Ele não me disse nada, apenas sorriu e olhou no fundo dos meu olhos, parecia olhar o fundo da minha alma. Me deu um aperto de mãos e continuou lá. Eu atravesso a rua correndo e fico na fila, esperando minha vez de subir no ônibus. Ao olhar pra trás, vi que ele sumiu. Imediatamente, me arrepiei inteira, fui sentindo uma necessidade de chorar, meu corpo tremia bastante. Fiquei procurando ele e nada de encontrar.

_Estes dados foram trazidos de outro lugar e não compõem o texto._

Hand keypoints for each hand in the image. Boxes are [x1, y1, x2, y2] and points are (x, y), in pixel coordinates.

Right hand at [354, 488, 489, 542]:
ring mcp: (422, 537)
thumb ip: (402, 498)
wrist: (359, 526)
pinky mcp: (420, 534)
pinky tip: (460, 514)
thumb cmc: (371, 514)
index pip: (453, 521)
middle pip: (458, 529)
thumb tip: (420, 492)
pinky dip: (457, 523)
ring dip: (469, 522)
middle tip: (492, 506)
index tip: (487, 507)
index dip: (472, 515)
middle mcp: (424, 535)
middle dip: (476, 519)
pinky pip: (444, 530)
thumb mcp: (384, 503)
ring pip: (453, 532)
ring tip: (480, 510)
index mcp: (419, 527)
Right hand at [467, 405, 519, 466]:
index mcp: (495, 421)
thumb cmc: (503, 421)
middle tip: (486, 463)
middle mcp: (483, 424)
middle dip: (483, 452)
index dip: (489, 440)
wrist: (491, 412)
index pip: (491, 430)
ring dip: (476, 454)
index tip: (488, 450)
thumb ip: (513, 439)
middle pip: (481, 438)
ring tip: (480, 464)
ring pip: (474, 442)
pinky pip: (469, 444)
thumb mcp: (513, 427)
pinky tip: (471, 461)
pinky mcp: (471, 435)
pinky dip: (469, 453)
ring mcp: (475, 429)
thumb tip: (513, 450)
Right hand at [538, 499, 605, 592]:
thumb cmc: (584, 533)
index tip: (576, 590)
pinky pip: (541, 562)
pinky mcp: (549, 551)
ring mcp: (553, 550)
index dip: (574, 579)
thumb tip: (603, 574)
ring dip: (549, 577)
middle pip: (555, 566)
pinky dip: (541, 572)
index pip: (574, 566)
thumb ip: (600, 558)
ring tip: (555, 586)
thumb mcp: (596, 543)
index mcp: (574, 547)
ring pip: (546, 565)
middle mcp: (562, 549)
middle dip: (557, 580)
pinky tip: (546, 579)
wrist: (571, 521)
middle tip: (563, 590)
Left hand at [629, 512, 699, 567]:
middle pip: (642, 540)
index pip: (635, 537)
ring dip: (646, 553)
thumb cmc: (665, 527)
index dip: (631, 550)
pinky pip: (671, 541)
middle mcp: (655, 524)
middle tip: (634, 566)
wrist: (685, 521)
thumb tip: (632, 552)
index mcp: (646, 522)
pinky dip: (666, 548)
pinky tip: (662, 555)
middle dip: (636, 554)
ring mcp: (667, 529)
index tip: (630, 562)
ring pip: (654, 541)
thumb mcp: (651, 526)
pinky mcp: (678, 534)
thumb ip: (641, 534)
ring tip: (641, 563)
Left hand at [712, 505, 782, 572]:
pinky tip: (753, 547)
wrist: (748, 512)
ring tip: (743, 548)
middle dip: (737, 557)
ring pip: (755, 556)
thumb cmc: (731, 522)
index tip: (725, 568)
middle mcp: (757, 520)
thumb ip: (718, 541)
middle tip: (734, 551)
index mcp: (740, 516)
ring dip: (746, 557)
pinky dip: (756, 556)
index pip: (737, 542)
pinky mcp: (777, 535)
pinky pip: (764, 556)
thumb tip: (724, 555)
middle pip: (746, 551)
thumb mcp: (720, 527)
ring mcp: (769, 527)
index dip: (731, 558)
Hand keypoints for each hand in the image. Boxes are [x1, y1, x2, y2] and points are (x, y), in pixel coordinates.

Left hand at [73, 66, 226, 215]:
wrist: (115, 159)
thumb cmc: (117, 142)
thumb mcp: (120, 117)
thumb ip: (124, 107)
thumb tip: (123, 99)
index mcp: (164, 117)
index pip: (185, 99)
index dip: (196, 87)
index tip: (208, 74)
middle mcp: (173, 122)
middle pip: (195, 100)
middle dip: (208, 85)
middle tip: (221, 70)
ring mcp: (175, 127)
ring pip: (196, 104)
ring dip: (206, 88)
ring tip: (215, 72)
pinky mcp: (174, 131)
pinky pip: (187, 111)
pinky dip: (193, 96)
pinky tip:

(É impossível. Não é distante um lugar do outro. Ele mancava bastante, seria impossível sair correndo. Não tem mais nenhum ônibus aqui, só o meu. Todas as pessoas que estavam aqui, já estão acomodadas nesse ônibus. Agora só restam os guardas e as barracas de comida. Cadê aquele senhor?) 

Controlei meus pensamentos e fui subindo no ônibus, procurando por ele em todos os lugares possíveis e nada. Comprei mais uma garrafa de água, tomei ainda tremendo muito e sem acreditar no que aconteceu. As lágrimas foram molhando o meu rosto, e eu senti que deveria mesmo chorar. Enfim, o ônibus começa a sair do terminal e fui acompanhando toda a tragetória de volta pra casa, bastante pensativa. Logo eu, que sempre quis ter um encontro com Deus, acho que acabei de ter um hoje.